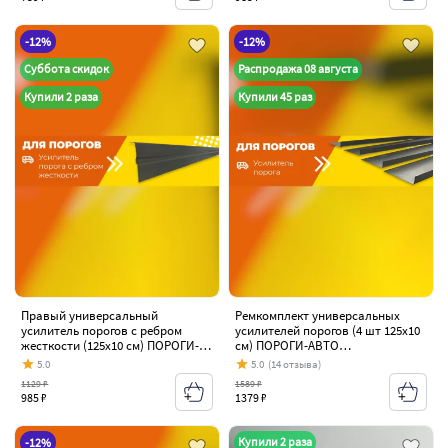
-12%
-12%
Суббота скидок
Распродажа 08 августа
Купили 2 раза
Купили 45 раз
Правый универсальный
Ремкомплект универсальных
усилитель порогов с ребром
усилителей порогов (4 шт 125х10
жесткости (125х10 см) ПОРОГИ-
см) ПОРОГИ-АВТО
АВТО (холоднокатаная сталь 1
(холоднокатаная сталь 1 мм)
5.0
5.0
(14 отзыва)
мм) Nissan Tiida 1 C11 хэтчбэк
Nissan Tiida 1 C11 хэтчбэк
1129 ₽
1589 ₽
дорестайлинг, Япония (2004-2007)
дорестайлинг, Япония (2004-2007)
985 ₽
1379 ₽
Купили 2 раза
-12%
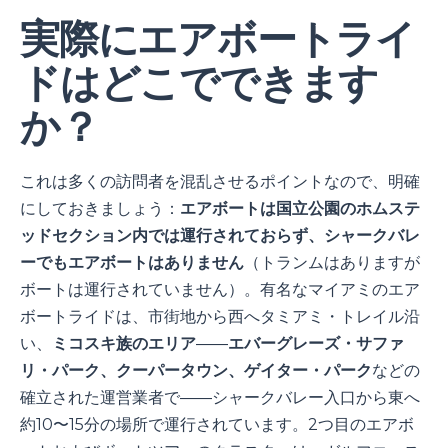
実際にエアボートライ
ドはどこでできます
か？
これは多くの訪問者を混乱させるポイントなので、明確
にしておきましょう：
エアボートは国立公園のホムステ
ッドセクション内では運行されておらず、シャークバレ
ーでもエアボートはありません
（トランムはありますが
ボートは運行されていません）。有名なマイアミのエア
ボートライドは、市街地から西へタミアミ・トレイル沿
い、
ミコスキ族のエリア
――
エバーグレーズ・サファ
リ・パーク、クーパータウン、ゲイター・パーク
などの
確立された運営業者で――シャークバレー入口から東へ
約10〜15分の場所で運行されています。2つ目のエアボ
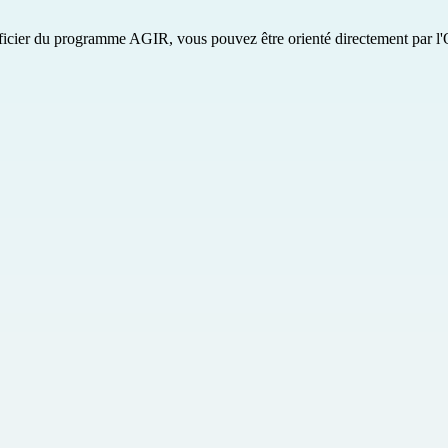
énéficier du programme AGIR, vous pouvez être orienté directement
par l'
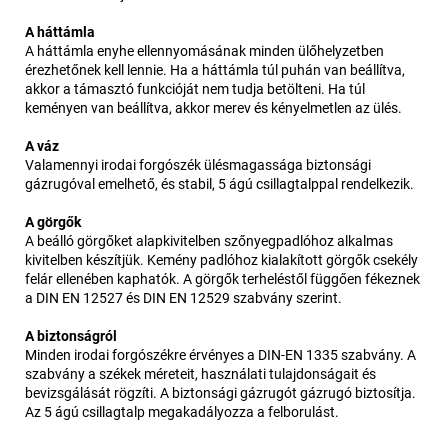
A háttámla
A háttámla enyhe ellennyomásának minden ülőhelyzetben
érezhetőnek kell lennie. Ha a háttámla túl puhán van beállítva,
akkor a támasztó funkcióját nem tudja betölteni. Ha túl
keményen van beállítva, akkor merev és kényelmetlen az ülés.
A váz
Valamennyi irodai forgószék ülésmagassága biztonsági
gázrugóval emelhető, és stabil, 5 ágú csillagtalppal rendelkezik.
A görgők
A beálló görgőket alapkivitelben szőnyegpadlóhoz alkalmas
kivitelben készítjük. Kemény padlóhoz kialakított görgők csekély
felár ellenében kaphatók. A görgők terheléstől függően fékeznek
a DIN EN 12527 és DIN EN 12529 szabvány szerint.
A biztonságról
Minden irodai forgószékre érvényes a DIN-EN 1335 szabvány. A
szabvány a székek méreteit, használati tulajdonságait és
bevizsgálását rögzíti. A biztonsági gázrugót gázrugó biztosítja.
Az 5 ágú csillagtalp megakadályozza a felborulást.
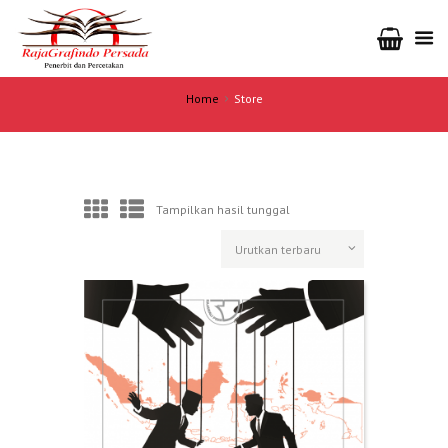
Home
Store
Tampilkan hasil tunggal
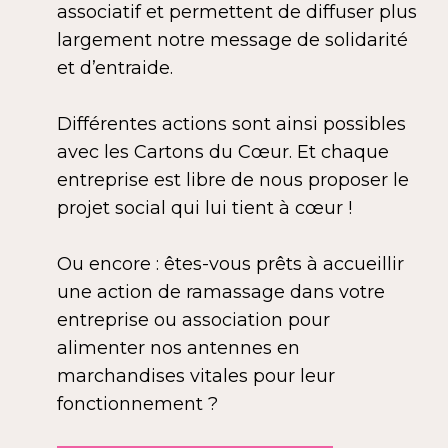
associatif et permettent de diffuser plus
largement notre message de solidarité
et d’entraide.
Différentes actions sont ainsi possibles
avec les Cartons du Cœur. Et chaque
entreprise est libre de nous proposer le
projet social qui lui tient à cœur !
Ou encore : êtes-vous prêts à accueillir
une action de ramassage dans votre
entreprise ou association pour
alimenter nos antennes en
marchandises vitales pour leur
fonctionnement ?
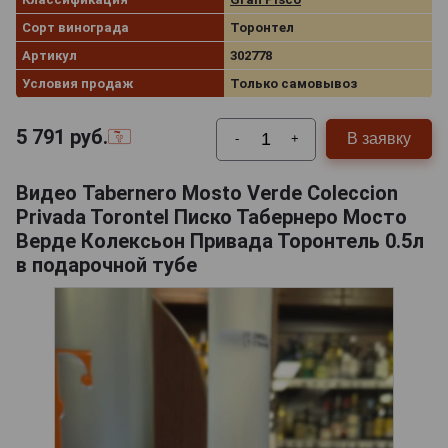
Сорт винограда
Торонтел
Артикул
302778
Условия продаж
Только самовывоз
5 791
руб.
В заявку
-
+
Видео Tabernero Mosto Verde Coleccion
Privada Torontel Писко Табернеро Мосто
Верде Колексьон Привада Торонтель 0.5л
в подарочной тубе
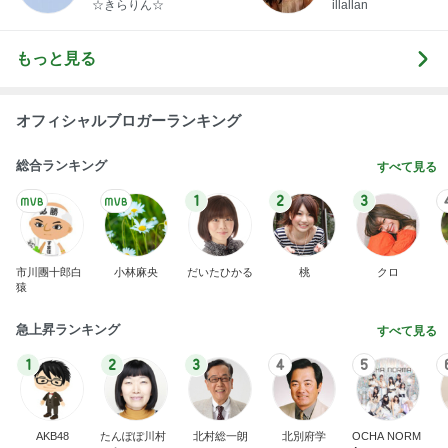
☆きらりん☆
illallan
もっと見る
オフィシャルブロガーランキング
総合ランキング
すべて見る
1
2
3
市川團十郎白
小林麻央
だいたひかる
桃
クロ
猿
急上昇ランキング
すべて見る
1
2
3
4
5
AKB48
たんぽぽ川村
北村総一朗
北別府学
OCHA NORM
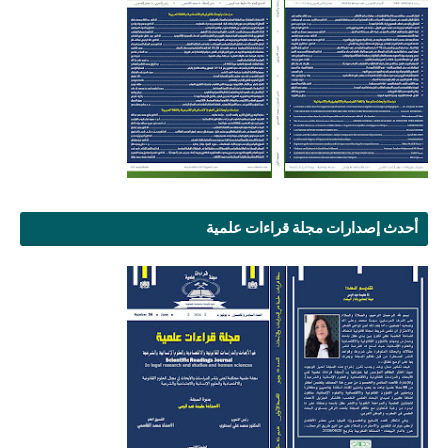
أحدث إصدارات مجلة قراءات علمية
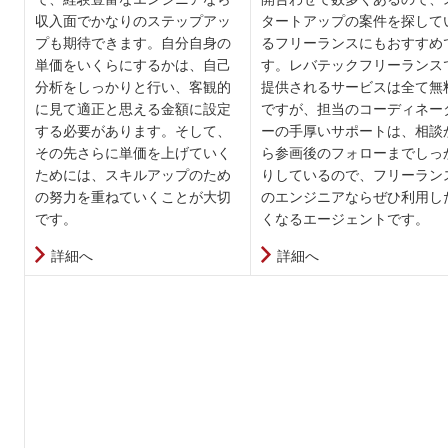
収入面でかなりのステップアッ
タートアップの案件を探して
プも期待できます。自分自身の
るフリーランスにもおすすめ
単価をいくらにするかは、自己
す。レバテックフリーランス
分析をしっかりと行い、客観的
提供されるサービスは全て無
に見て適正と思える金額に設定
ですが、担当のコーディネー
する必要があります。そして、
ーの手厚いサポートは、相談
その先さらに単価を上げていく
ら参画後のフォローまでしっ
ためには、スキルアップのため
りしているので、フリーラン
の努力を重ねていくことが大切
のエンジニアならぜひ利用し
です。
くなるエージェントです。
詳細へ
詳細へ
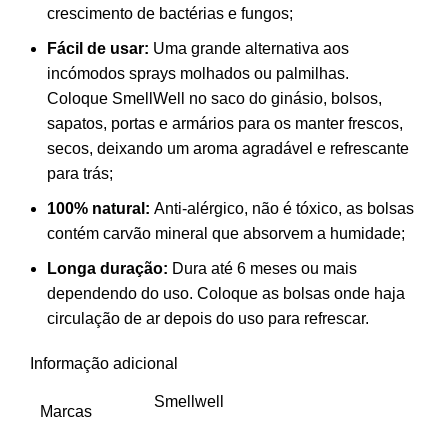
crescimento de bactérias e fungos;
Fácil de usar:
Uma grande alternativa aos
incómodos sprays molhados ou palmilhas.
Coloque SmellWell no saco do ginásio, bolsos,
sapatos, portas e armários para os manter frescos,
secos, deixando um aroma agradável e refrescante
para trás;
100% natural:
Anti-alérgico, não é tóxico, as bolsas
contém carvão mineral que absorvem a humidade;
Longa duração:
Dura até 6 meses ou mais
dependendo do uso. Coloque as bolsas onde haja
circulação de ar depois do uso para refrescar.
Informação adicional
Smellwell
Marcas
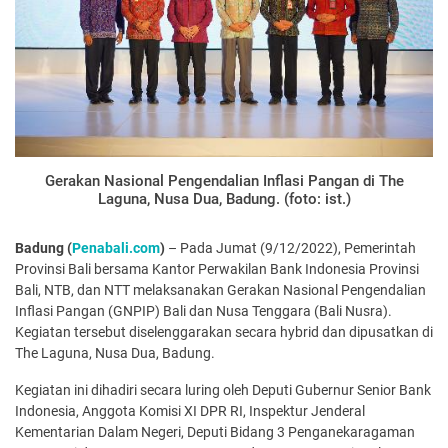
Gerakan Nasional Pengendalian Inflasi Pangan di The
Laguna, Nusa Dua, Badung. (foto: ist.)
Badung (
Penabali.com
)
– Pada Jumat (9/12/2022), Pemerintah
Provinsi Bali bersama Kantor Perwakilan Bank Indonesia Provinsi
Bali, NTB, dan NTT melaksanakan Gerakan Nasional Pengendalian
Inflasi Pangan (GNPIP) Bali dan Nusa Tenggara (Bali Nusra).
Kegiatan tersebut diselenggarakan secara hybrid dan dipusatkan di
The Laguna, Nusa Dua, Badung.
Kegiatan ini dihadiri secara luring oleh Deputi Gubernur Senior Bank
Indonesia, Anggota Komisi XI DPR RI, Inspektur Jenderal
Kementarian Dalam Negeri, Deputi Bidang 3 Penganekaragaman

══════════════════════════════

## REQUIREMENT
Copy out all the entries exactly. Images stay out of the copy.

## WRITTEN ANSWER
-12%
-12%
Суббота скидок
Распродажа 08 августа
Купили 2 раза
Купили 45 раз
Правый универсальный
Ремкомплект универсальных
усилитель порогов с ребром
усилителей порогов (4 шт 125х10
жесткости (125х10 см) ПОРОГИ-
см) ПОРОГИ-АВТО
АВТО (холоднокатаная сталь 1
(холоднокатаная сталь 1 мм)
5.0
5.0
(14 отзыва)
мм) Nissan Tiida 1 C11 хэтчбэк
Nissan Tiida 1 C11 хэтчбэк
1129 ₽
1589 ₽
дорестайлинг, Япония (2004-2007)
дорестайлинг, Япония (2004-2007)
985 ₽
1379 ₽
Купили 2 раза
-12%
実際にエアボートライ
ドはどこでできます
か？
これは多くの訪問者を混乱させるポイントなので、明確
にしておきましょう：
エアボートは国立公園のホムステ
ッドセクション内では運行されておらず、シャークバレ
ーでもエアボートはありません
（トランムはありますが
ボートは運行されていません）。有名なマイアミのエア
ボートライドは、市街地から西へタミアミ・トレイル沿
い、
ミコスキ族のエリア
――
エバーグレーズ・サファ
リ・パーク、クーパータウン、ゲイター・パーク
などの
確立された運営業者で――シャークバレー入口から東へ
約10〜15分の場所で運行されています。2つ目のエアボ
énéficier du programme AGIR, vous pouvez être orienté directement
par l'
A háttámla
A háttámla enyhe ellennyomásának minden ülőhelyzetben
érezhetőnek kell lennie. Ha a háttámla túl puhán van beállítva,
akkor a támasztó funkcióját nem tudja betölteni. Ha túl
keményen van beállítva, akkor merev és kényelmetlen az ülés.
A váz
Valamennyi irodai forgószék ülésmagassága biztonsági
gázrugóval emelhető, és stabil, 5 ágú csillagtalppal rendelkezik.
A görgők
A beálló görgőket alapkivitelben szőnyegpadlóhoz alkalmas
kivitelben készítjük. Kemény padlóhoz kialakított görgők csekély
felár ellenében kaphatók. A görgők terheléstől függően fékeznek
a DIN EN 12527 és DIN EN 12529 szabvány szerint.
A biztonságról
Minden irodai forgószékre érvényes a DIN-EN 1335 szabvány. A
szabvány a székek méreteit, használati tulajdonságait és
bevizsgálását rögzíti. A biztonsági gázrugót gázrugó biztosítja.
Az 5 ágú csillagtalp megakadályozza a felborulást.
Home
Store
Tampilkan hasil tunggal
associatif et permettent de diffuser plus
largement notre message de solidarité
et d’entraide.
Différentes actions sont ainsi possibles
avec les Cartons du Cœur. Et chaque
entreprise est libre de nous proposer le
projet social qui lui tient à cœur !
Ou encore : êtes-vous prêts à accueillir
une action de ramassage dans votre
entreprise ou association pour
alimenter nos antennes en
marchandises vitales pour leur
fonctionnement ?
Сорт винограда
Торонтел
Артикул
302778
Условия продаж
Только самовывоз
5 791
руб.
В заявку
-
+
Видео Tabernero Mosto Verde Coleccion
Privada Torontel Писко Табернеро Мосто
Верде Колексьон Привада Торонтель 0.5л
в подарочной тубе
☆きらりん☆
illallan
もっと見る
オフィシャルブロガーランキング
総合ランキング
すべて見る
1
2
3
市川團十郎白
小林麻央
だいたひかる
桃
クロ
猿
急上昇ランキング
すべて見る
1
2
3
4
5
AKB48
たんぽぽ川村
北村総一朗
北別府学
OCHA NORM
أحدث إصدارات مجلة قراءات علمية
収入面でかなりのステップアッ
タートアップの案件を探して
プも期待できます。自分自身の
るフリーランスにもおすすめ
単価をいくらにするかは、自己
す。レバテックフリーランス
分析をしっかりと行い、客観的
提供されるサービスは全て無
に見て適正と思える金額に設定
ですが、担当のコーディネー
する必要があります。そして、
ーの手厚いサポートは、相談
その先さらに単価を上げていく
ら参画後のフォローまでしっ
ためには、スキルアップのため
りしているので、フリーラン
の努力を重ねていくことが大切
のエンジニアならぜひ利用し
です。
くなるエージェントです。
詳細へ
詳細へ
crescimento de bactérias e fungos;
Fácil de usar:
Uma grande alternativa aos
incómodos sprays molhados ou palmilhas.
Coloque SmellWell no saco do ginásio, bolsos,
sapatos, portas e armários para os manter frescos,
secos, deixando um aroma agradável e refrescante
para trás;
100% natural:
Anti-alérgico, não é tóxico, as bolsas
contém carvão mineral que absorvem a humidade;
Longa duração:
Dura até 6 meses ou mais
dependendo do uso. Coloque as bolsas onde haja
circulação de ar depois do uso para refrescar.
Informação adicional
Smellwell
Marcas
Gerakan Nasional Pengendalian Inflasi Pangan di The
Laguna, Nusa Dua, Badung. (foto: ist.)
Badung (
Penabali.com
)
– Pada Jumat (9/12/2022), Pemerintah
Provinsi Bali bersama Kantor Perwakilan Bank Indonesia Provinsi
Bali, NTB, dan NTT melaksanakan Gerakan Nasional Pengendalian
Inflasi Pangan (GNPIP) Bali dan Nusa Tenggara (Bali Nusra).
Kegiatan tersebut diselenggarakan secara hybrid dan dipusatkan di
The Laguna, Nusa Dua, Badung.
Kegiatan ini dihadiri secara luring oleh Deputi Gubernur Senior Bank
Indonesia, Anggota Komisi XI DPR RI, Inspektur Jenderal
Kementarian Dalam Negeri, Deputi Bidang 3 Penganekaragaman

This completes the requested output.